Stored data entries

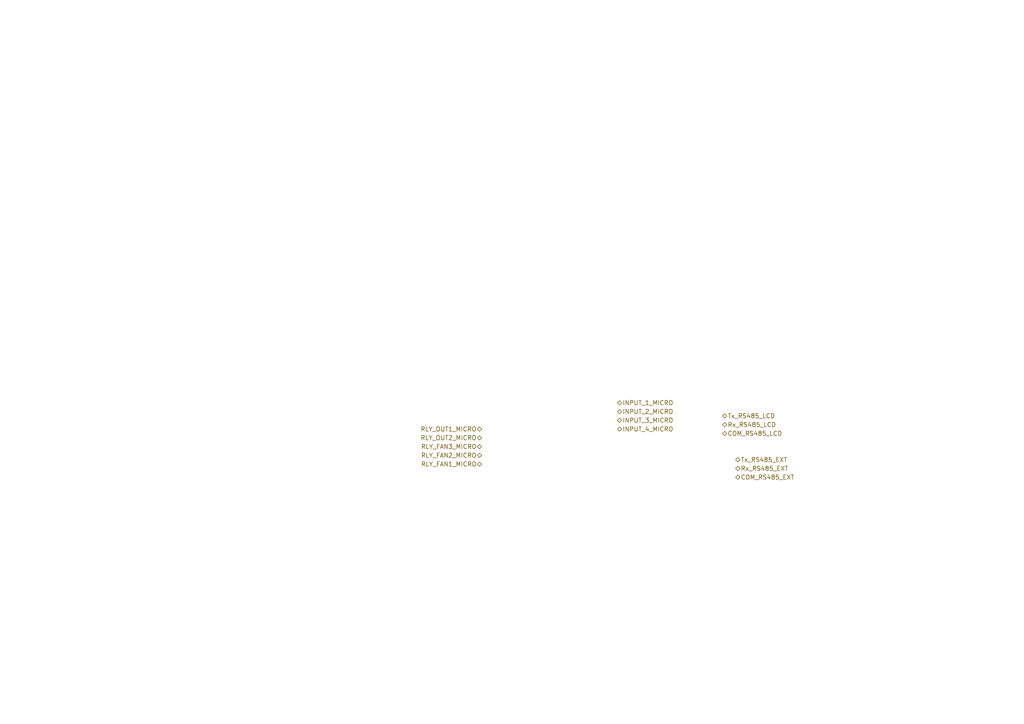
<source format=kicad_sch>
(kicad_sch (version 20230121) (generator eeschema)

  (uuid 78c1be8d-b6e9-4ce4-9c31-7a0e13884820)

  (paper "A4")

  


  (hierarchical_label "Rx_RS485_LCD" (shape bidirectional) (at 209.55 123.19 0) (fields_autoplaced)
    (effects (font (size 1.27 1.27)) (justify left))
    (uuid 00fc0343-dc75-4464-a1ae-cc78947e90a2)
  )
  (hierarchical_label "INPUT_2_MICRO" (shape bidirectional) (at 179.07 119.38 0) (fields_autoplaced)
    (effects (font (size 1.27 1.27)) (justify left))
    (uuid 18f87d93-65a6-452c-ab2f-42c315d7849c)
  )
  (hierarchical_label "RLY_OUT1_MICRO" (shape bidirectional) (at 139.7 124.46 180) (fields_autoplaced)
    (effects (font (size 1.27 1.27)) (justify right))
    (uuid 1fe0ab06-2612-4b30-a2d1-619b4963ec68)
  )
  (hierarchical_label "COM_RS485_EXT" (shape bidirectional) (at 213.36 138.43 0) (fields_autoplaced)
    (effects (font (size 1.27 1.27)) (justify left))
    (uuid 3fa72700-a273-458e-aa8c-e2c97aefecd3)
  )
  (hierarchical_label "COM_RS485_LCD" (shape bidirectional) (at 209.55 125.73 0) (fields_autoplaced)
    (effects (font (size 1.27 1.27)) (justify left))
    (uuid 4dc15cf8-f76d-43ef-abfe-399a017a0b36)
  )
  (hierarchical_label "INPUT_3_MICRO" (shape bidirectional) (at 179.07 121.92 0) (fields_autoplaced)
    (effects (font (size 1.27 1.27)) (justify left))
    (uuid 4fe23033-555c-42ce-b48c-612dead119b3)
  )
  (hierarchical_label "RLY_FAN1_MICRO" (shape bidirectional) (at 139.7 134.62 180) (fields_autoplaced)
    (effects (font (size 1.27 1.27)) (justify right))
    (uuid 62a340f0-77e2-44c4-b6c9-f68644a6495f)
  )
  (hierarchical_label "INPUT_4_MICRO" (shape bidirectional) (at 179.07 124.46 0) (fields_autoplaced)
    (effects (font (size 1.27 1.27)) (justify left))
    (uuid 6498019e-2115-461d-a955-76486b2d7f4e)
  )
  (hierarchical_label "Tx_RS485_EXT" (shape bidirectional) (at 213.36 133.35 0) (fields_autoplaced)
    (effects (font (size 1.27 1.27)) (justify left))
    (uuid 82775f1e-b55d-4663-ad3f-e8884aaee77a)
  )
  (hierarchical_label "Tx_RS485_LCD" (shape bidirectional) (at 209.55 120.65 0) (fields_autoplaced)
    (effects (font (size 1.27 1.27)) (justify left))
    (uuid 96c17c55-a9d7-49f8-9737-03b07f83e024)
  )
  (hierarchical_label "RLY_OUT2_MICRO" (shape bidirectional) (at 139.7 127 180) (fields_autoplaced)
    (effects (font (size 1.27 1.27)) (justify right))
    (uuid 9b62067e-6046-45c4-a622-3d8e89356efa)
  )
  (hierarchical_label "INPUT_1_MICRO" (shape bidirectional) (at 179.07 116.84 0) (fields_autoplaced)
    (effects (font (size 1.27 1.27)) (justify left))
    (uuid bcd5d327-b1f0-4603-8903-90aede9bb765)
  )
  (hierarchical_label "Rx_RS485_EXT" (shape bidirectional) (at 213.36 135.89 0) (fields_autoplaced)
    (effects (font (size 1.27 1.27)) (justify left))
    (uuid d4ae67f8-380f-45af-81b5-3425bdc3fc63)
  )
  (hierarchical_label "RLY_FAN2_MICRO" (shape bidirectional) (at 139.7 132.08 180) (fields_autoplaced)
    (effects (font (size 1.27 1.27)) (justify right))
    (uuid e4330fc5-95c8-4bd0-a8de-1dfae56ba52d)
  )
  (hierarchical_label "RLY_FAN3_MICRO" (shape bidirectional) (at 139.7 129.54 180) (fields_autoplaced)
    (effects (font (size 1.27 1.27)) (justify right))
    (uuid f3c9a83d-385b-4fab-8ddd-59180b3d17f1)
  )
)

</source>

TASK PROMPT> Nothing may be altered when you restate the records, but every picture must be dropped.

TASK RESPONSE>
<source format=kicad_sch>
(kicad_sch (version 20230121) (generator eeschema)

  (uuid 78c1be8d-b6e9-4ce4-9c31-7a0e13884820)

  (paper "A4")

  


  (hierarchical_label "Rx_RS485_LCD" (shape bidirectional) (at 209.55 123.19 0) (fields_autoplaced)
    (effects (font (size 1.27 1.27)) (justify left))
    (uuid 00fc0343-dc75-4464-a1ae-cc78947e90a2)
  )
  (hierarchical_label "INPUT_2_MICRO" (shape bidirectional) (at 179.07 119.38 0) (fields_autoplaced)
    (effects (font (size 1.27 1.27)) (justify left))
    (uuid 18f87d93-65a6-452c-ab2f-42c315d7849c)
  )
  (hierarchical_label "RLY_OUT1_MICRO" (shape bidirectional) (at 139.7 124.46 180) (fields_autoplaced)
    (effects (font (size 1.27 1.27)) (justify right))
    (uuid 1fe0ab06-2612-4b30-a2d1-619b4963ec68)
  )
  (hierarchical_label "COM_RS485_EXT" (shape bidirectional) (at 213.36 138.43 0) (fields_autoplaced)
    (effects (font (size 1.27 1.27)) (justify left))
    (uuid 3fa72700-a273-458e-aa8c-e2c97aefecd3)
  )
  (hierarchical_label "COM_RS485_LCD" (shape bidirectional) (at 209.55 125.73 0) (fields_autoplaced)
    (effects (font (size 1.27 1.27)) (justify left))
    (uuid 4dc15cf8-f76d-43ef-abfe-399a017a0b36)
  )
  (hierarchical_label "INPUT_3_MICRO" (shape bidirectional) (at 179.07 121.92 0) (fields_autoplaced)
    (effects (font (size 1.27 1.27)) (justify left))
    (uuid 4fe23033-555c-42ce-b48c-612dead119b3)
  )
  (hierarchical_label "RLY_FAN1_MICRO" (shape bidirectional) (at 139.7 134.62 180) (fields_autoplaced)
    (effects (font (size 1.27 1.27)) (justify right))
    (uuid 62a340f0-77e2-44c4-b6c9-f68644a6495f)
  )
  (hierarchical_label "INPUT_4_MICRO" (shape bidirectional) (at 179.07 124.46 0) (fields_autoplaced)
    (effects (font (size 1.27 1.27)) (justify left))
    (uuid 6498019e-2115-461d-a955-76486b2d7f4e)
  )
  (hierarchical_label "Tx_RS485_EXT" (shape bidirectional) (at 213.36 133.35 0) (fields_autoplaced)
    (effects (font (size 1.27 1.27)) (justify left))
    (uuid 82775f1e-b55d-4663-ad3f-e8884aaee77a)
  )
  (hierarchical_label "Tx_RS485_LCD" (shape bidirectional) (at 209.55 120.65 0) (fields_autoplaced)
    (effects (font (size 1.27 1.27)) (justify left))
    (uuid 96c17c55-a9d7-49f8-9737-03b07f83e024)
  )
  (hierarchical_label "RLY_OUT2_MICRO" (shape bidirectional) (at 139.7 127 180) (fields_autoplaced)
    (effects (font (size 1.27 1.27)) (justify right))
    (uuid 9b62067e-6046-45c4-a622-3d8e89356efa)
  )
  (hierarchical_label "INPUT_1_MICRO" (shape bidirectional) (at 179.07 116.84 0) (fields_autoplaced)
    (effects (font (size 1.27 1.27)) (justify left))
    (uuid bcd5d327-b1f0-4603-8903-90aede9bb765)
  )
  (hierarchical_label "Rx_RS485_EXT" (shape bidirectional) (at 213.36 135.89 0) (fields_autoplaced)
    (effects (font (size 1.27 1.27)) (justify left))
    (uuid d4ae67f8-380f-45af-81b5-3425bdc3fc63)
  )
  (hierarchical_label "RLY_FAN2_MICRO" (shape bidirectional) (at 139.7 132.08 180) (fields_autoplaced)
    (effects (font (size 1.27 1.27)) (justify right))
    (uuid e4330fc5-95c8-4bd0-a8de-1dfae56ba52d)
  )
  (hierarchical_label "RLY_FAN3_MICRO" (shape bidirectional) (at 139.7 129.54 180) (fields_autoplaced)
    (effects (font (size 1.27 1.27)) (justify right))
    (uuid f3c9a83d-385b-4fab-8ddd-59180b3d17f1)
  )
)

</source>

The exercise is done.